危険性のある特定化学物質を扱うような工場では、作業員の健康をいかに守っていくかが重要です。このような現場には「特定化学物質作業主任者」を設置することが義務付けられており、作業員の健康を守るという役割があります。
また、似たような資格に「四アルキル鉛等作業主任者」があり、以前は扱う物質によって個別の資格を取得する必要がありました。
ここでは、特定化学物質作業主任者や四アルキル鉛等作業主任者の概要や仕事内容、また資格取得の方法などについて紹介します。
特定化学物質作業主任者の概要
「特定化学物質作業主任者」とは厚生労働省管轄の国家資格で、ある特定の化学物質から労働者を守ることが仕事です。
特定物質とは、労働者の健康障害を引き起こす可能性が高い物質として労働安全衛生法によって定められており、主に3つに分類されています。
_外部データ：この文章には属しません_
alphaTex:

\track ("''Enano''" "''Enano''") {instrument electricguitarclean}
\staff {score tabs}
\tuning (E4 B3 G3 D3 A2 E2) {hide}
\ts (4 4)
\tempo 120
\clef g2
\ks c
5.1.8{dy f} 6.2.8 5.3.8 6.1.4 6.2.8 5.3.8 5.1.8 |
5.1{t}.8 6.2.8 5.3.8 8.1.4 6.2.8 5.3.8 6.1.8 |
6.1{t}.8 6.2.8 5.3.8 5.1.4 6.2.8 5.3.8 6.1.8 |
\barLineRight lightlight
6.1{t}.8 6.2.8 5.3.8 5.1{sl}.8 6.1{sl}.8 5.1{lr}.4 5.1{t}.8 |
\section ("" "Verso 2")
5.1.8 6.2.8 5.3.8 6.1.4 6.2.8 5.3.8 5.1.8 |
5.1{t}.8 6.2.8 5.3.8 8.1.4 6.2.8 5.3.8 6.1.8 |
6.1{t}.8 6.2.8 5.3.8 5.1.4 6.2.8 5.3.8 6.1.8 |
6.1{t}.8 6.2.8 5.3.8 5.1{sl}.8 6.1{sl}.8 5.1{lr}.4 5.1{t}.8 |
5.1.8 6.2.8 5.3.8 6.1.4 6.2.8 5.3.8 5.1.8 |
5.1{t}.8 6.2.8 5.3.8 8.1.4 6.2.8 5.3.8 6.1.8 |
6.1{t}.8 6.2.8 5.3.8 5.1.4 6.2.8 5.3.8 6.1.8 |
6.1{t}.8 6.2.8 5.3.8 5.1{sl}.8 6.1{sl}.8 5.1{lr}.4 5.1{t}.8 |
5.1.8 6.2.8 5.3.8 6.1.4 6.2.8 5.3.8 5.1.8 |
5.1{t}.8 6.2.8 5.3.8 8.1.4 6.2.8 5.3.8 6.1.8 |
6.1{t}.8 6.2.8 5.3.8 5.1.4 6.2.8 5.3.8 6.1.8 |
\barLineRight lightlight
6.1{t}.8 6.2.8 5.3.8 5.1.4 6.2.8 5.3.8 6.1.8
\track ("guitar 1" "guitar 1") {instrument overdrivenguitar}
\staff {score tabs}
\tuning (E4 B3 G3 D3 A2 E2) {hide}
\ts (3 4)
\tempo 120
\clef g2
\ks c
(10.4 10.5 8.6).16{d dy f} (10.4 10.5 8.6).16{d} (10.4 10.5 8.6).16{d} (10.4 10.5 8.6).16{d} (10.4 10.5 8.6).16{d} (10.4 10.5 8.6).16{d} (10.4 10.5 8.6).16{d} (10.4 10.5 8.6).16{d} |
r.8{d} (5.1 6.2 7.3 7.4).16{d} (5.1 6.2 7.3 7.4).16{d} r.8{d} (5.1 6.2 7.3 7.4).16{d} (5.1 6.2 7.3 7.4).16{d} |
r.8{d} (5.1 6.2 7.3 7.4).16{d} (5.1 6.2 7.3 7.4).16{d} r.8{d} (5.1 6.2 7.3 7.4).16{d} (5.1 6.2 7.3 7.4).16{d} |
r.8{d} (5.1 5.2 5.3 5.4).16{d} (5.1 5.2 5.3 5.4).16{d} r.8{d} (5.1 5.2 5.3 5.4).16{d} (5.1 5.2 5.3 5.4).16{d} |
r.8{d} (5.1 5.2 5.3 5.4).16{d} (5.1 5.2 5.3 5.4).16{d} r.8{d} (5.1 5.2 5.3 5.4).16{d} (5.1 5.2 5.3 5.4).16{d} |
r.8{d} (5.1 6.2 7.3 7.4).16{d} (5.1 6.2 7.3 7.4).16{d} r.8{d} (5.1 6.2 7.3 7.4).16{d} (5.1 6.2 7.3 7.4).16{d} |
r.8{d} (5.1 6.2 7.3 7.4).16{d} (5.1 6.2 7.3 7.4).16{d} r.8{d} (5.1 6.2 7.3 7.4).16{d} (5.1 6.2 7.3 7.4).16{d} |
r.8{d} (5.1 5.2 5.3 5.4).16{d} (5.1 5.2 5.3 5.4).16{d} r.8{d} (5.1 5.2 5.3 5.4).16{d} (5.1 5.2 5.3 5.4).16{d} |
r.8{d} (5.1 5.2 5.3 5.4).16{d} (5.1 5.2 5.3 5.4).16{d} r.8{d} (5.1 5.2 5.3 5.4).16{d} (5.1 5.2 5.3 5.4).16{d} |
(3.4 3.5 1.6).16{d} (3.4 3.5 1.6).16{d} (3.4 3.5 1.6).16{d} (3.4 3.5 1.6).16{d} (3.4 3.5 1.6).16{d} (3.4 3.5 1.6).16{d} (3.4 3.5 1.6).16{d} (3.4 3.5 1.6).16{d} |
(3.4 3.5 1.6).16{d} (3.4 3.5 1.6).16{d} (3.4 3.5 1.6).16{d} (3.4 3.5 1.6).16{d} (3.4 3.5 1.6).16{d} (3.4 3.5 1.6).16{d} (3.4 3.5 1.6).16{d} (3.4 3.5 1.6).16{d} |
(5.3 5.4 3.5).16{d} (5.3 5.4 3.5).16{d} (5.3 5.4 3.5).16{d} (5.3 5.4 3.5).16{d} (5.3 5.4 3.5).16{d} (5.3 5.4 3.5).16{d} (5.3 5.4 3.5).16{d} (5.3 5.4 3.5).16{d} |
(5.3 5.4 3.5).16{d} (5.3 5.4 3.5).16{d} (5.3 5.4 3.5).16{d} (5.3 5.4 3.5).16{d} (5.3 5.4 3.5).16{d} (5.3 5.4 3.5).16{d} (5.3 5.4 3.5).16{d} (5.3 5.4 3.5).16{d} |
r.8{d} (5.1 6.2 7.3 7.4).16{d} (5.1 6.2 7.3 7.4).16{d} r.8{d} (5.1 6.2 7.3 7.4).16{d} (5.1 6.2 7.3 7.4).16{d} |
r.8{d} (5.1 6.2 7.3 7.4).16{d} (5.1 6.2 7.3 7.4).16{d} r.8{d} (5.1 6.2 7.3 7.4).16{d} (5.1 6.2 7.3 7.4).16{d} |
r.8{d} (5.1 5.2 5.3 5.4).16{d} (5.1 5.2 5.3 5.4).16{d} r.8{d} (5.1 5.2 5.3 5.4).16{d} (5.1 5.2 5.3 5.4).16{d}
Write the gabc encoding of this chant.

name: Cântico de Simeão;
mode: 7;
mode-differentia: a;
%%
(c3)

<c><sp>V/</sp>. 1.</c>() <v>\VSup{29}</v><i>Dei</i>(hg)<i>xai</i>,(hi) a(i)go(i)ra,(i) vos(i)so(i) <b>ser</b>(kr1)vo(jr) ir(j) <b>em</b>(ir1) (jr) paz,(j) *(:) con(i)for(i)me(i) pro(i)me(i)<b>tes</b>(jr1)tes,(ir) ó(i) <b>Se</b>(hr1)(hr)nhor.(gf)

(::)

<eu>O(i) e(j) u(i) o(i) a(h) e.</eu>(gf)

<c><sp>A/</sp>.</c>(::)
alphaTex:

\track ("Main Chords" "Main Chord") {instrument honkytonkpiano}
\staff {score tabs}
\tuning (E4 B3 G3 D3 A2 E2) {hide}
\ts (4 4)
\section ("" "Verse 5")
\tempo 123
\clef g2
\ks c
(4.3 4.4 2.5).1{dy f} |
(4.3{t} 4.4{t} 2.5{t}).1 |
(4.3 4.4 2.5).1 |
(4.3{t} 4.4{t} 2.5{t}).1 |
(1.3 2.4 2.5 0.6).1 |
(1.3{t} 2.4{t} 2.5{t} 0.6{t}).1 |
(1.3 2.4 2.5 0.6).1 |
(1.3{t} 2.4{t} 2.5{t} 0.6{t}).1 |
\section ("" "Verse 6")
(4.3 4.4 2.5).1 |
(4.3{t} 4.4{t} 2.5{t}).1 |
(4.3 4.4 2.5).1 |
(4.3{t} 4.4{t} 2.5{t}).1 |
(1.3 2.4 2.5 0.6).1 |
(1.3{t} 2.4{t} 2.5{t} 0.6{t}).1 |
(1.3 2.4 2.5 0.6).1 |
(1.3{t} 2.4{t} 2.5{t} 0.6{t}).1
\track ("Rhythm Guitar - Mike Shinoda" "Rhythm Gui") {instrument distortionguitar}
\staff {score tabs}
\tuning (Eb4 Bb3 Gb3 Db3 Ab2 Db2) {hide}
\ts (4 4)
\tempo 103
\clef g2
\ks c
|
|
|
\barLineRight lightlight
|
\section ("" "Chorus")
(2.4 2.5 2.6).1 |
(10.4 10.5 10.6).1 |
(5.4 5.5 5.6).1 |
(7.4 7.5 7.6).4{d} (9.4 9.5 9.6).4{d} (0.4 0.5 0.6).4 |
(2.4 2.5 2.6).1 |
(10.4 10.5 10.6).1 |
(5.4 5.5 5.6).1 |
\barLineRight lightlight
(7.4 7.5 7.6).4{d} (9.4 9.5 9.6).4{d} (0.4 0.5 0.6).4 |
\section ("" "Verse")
第1類は特に有害性が高い化学物質、第2類は第1類ほどではないけれど有害性が高い化学物質、第3類は大量に漏れると急性中毒を起こす化学物質などです。
第1類にはジクロルベンジジンや塩素化ビフェニルなど、第2類にはアクリルアミド、アルキル水銀化合物、第3類にはアンモニア、一酸化炭素などが含まれます。
特定化学物質を取り扱う工場においては、必ず特定化学物質作業主任者を置かなければいけないと法律で定められており、資格を持っていることで就職や転職が有利になるでしょう。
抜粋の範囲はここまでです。